Here is a workaround with select that works. It doesn't preserve column order like rename though:
df %>% select(qux = !! quo(names(.)[[2]]), everything())
# # A tibble: 2 x 2
# qux foo
# <chr> <int>
# 1 a 1
# 2 b 2
And if we want to put it in a function, we'd have to slightly modify it with := to allow unquoting on the left hand side. If we want to be robust to inputs like strings and bare variable names, we have to use the "dark magic" (or so says the vignette) of enquo() and quo_name() (honestly I don't fully understand what it does):
rename_col_by_position <- function(df, position, new_name) {
new_name <- enquo(new_name)
new_name <- quo_name(new_name)
select(df, !! new_name := !! quo(names(df)[[position]]), everything())
}
This works with new name as a string:
rename_col_by_position(df, 2, "qux")
# # A tibble: 2 x 2
# qux foo
# <chr> <int>
# 1 a 1
# 2 b 2
This works with new name as a quosure:
rename_col_by_position(df, 2, quo(qux))
# # A tibble: 2 x 2
# qux foo
# <chr> <int>
# 1 a 1
# 2 b 2
This works with new name as a bare name:
rename_col_by_position(df, 2, qux)
# # A tibble: 2 x 2
# qux foo
# <chr> <int>
# 1 a 1
# 2 b 2
And even this works:
rename_col_by_position(df, 2, `qux quux`)
# # A tibble: 2 x 2
# `qux quux` foo
# <chr> <int>
# 1 a 1
# 2 b 2
Here's a couple of alternative solutions that are arguably easier to read because they are not focused around the . reference. select understands column indices, so if you're renaming the first column, you can simply do
mtcars %>% select( RenamedColumn = 1, everything() )

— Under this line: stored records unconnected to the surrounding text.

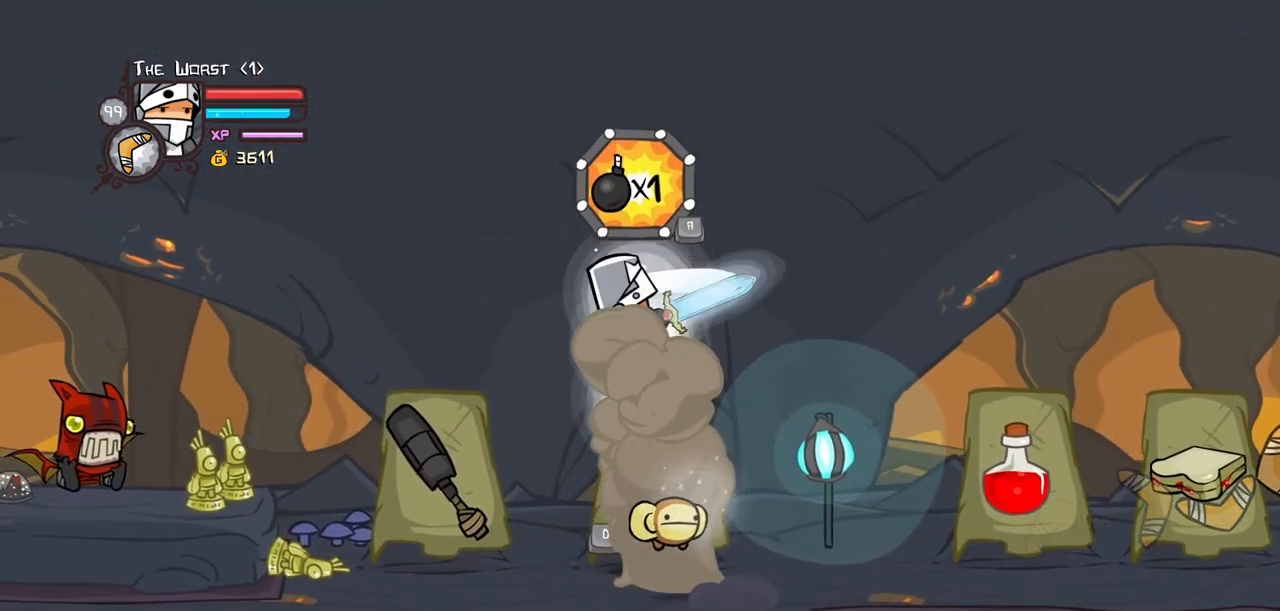
{"keys": ["down", "light"], "events": [[17, "jump", "down"], [17, "magic", "up"], [50, "down", "down"], [50, "light", "down"], [50, "up", "up"], [100, "jump", "up"], [200, "light", "up"], [250, "up", "down"], [300, "down", "up"], [434, "down", "down"], [434, "light", "down"], [484, "up", "up"]]}
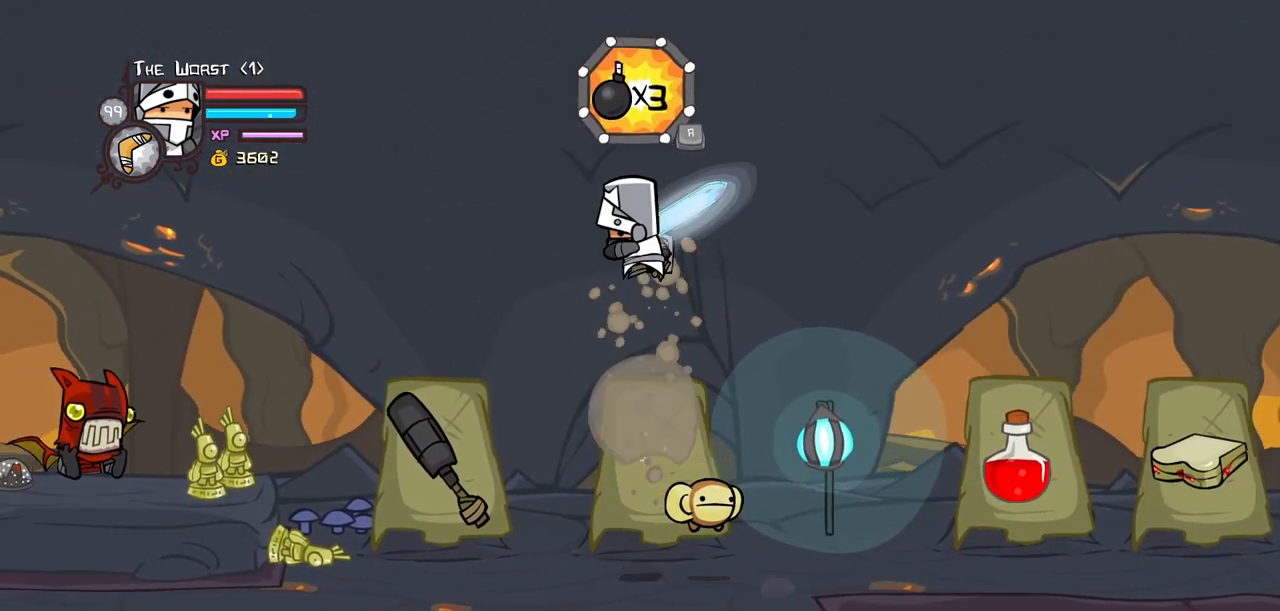
{"keys": ["up"], "events": [[34, "light", "up"], [117, "up", "down"], [167, "down", "up"], [267, "down", "down"], [267, "light", "down"], [300, "up", "up"], [350, "light", "up"], [450, "up", "down"], [500, "down", "up"]]}
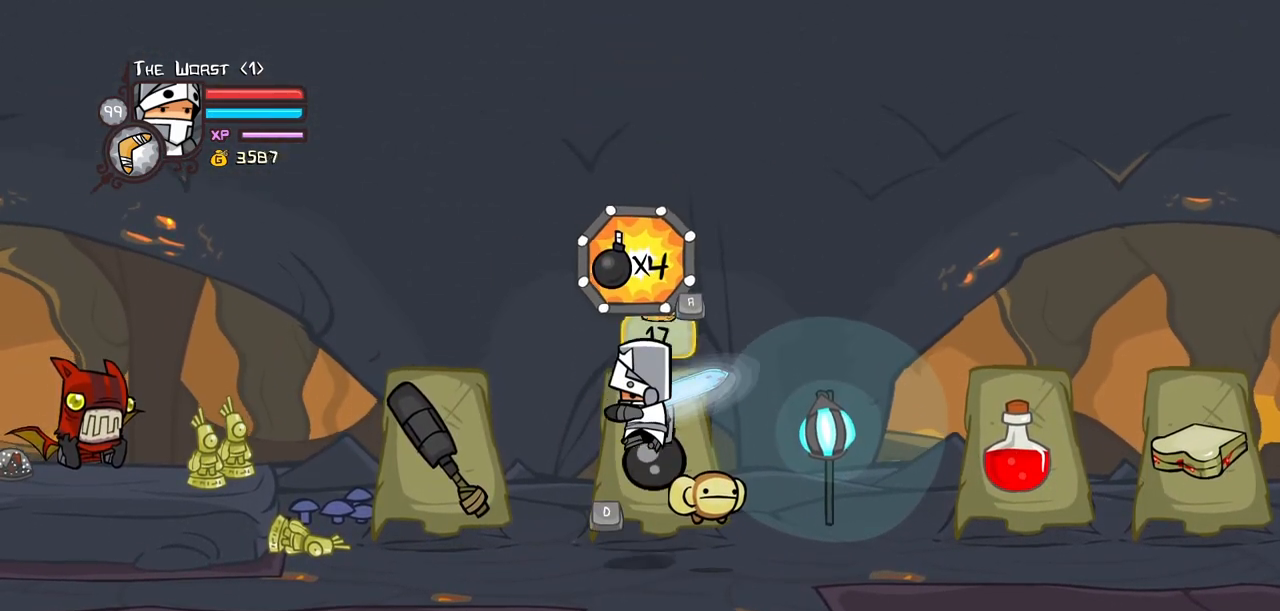
{"keys": ["down", "magic"], "events": [[34, "light", "down"], [84, "down", "down"], [134, "up", "up"], [184, "light", "up"], [234, "magic", "down"]]}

However, the issue with using select is that it will reorder columns if you're renaming a column in the middle. To get around the issue, you have to pre-select the columns to the left of the one you're renaming:
## This will rename the 7th column without changing column order
mtcars %>% select( 1:6, RenamedColumn = 7, everything() )
Another option is to use the new rename_at, which also understand column indices:
## This will also rename the 7th column without changing the order
## Credit for simplifying the second argument: Moody_Mudskipper
mtcars %>% rename_at( 7, ~"RenamedColumn" )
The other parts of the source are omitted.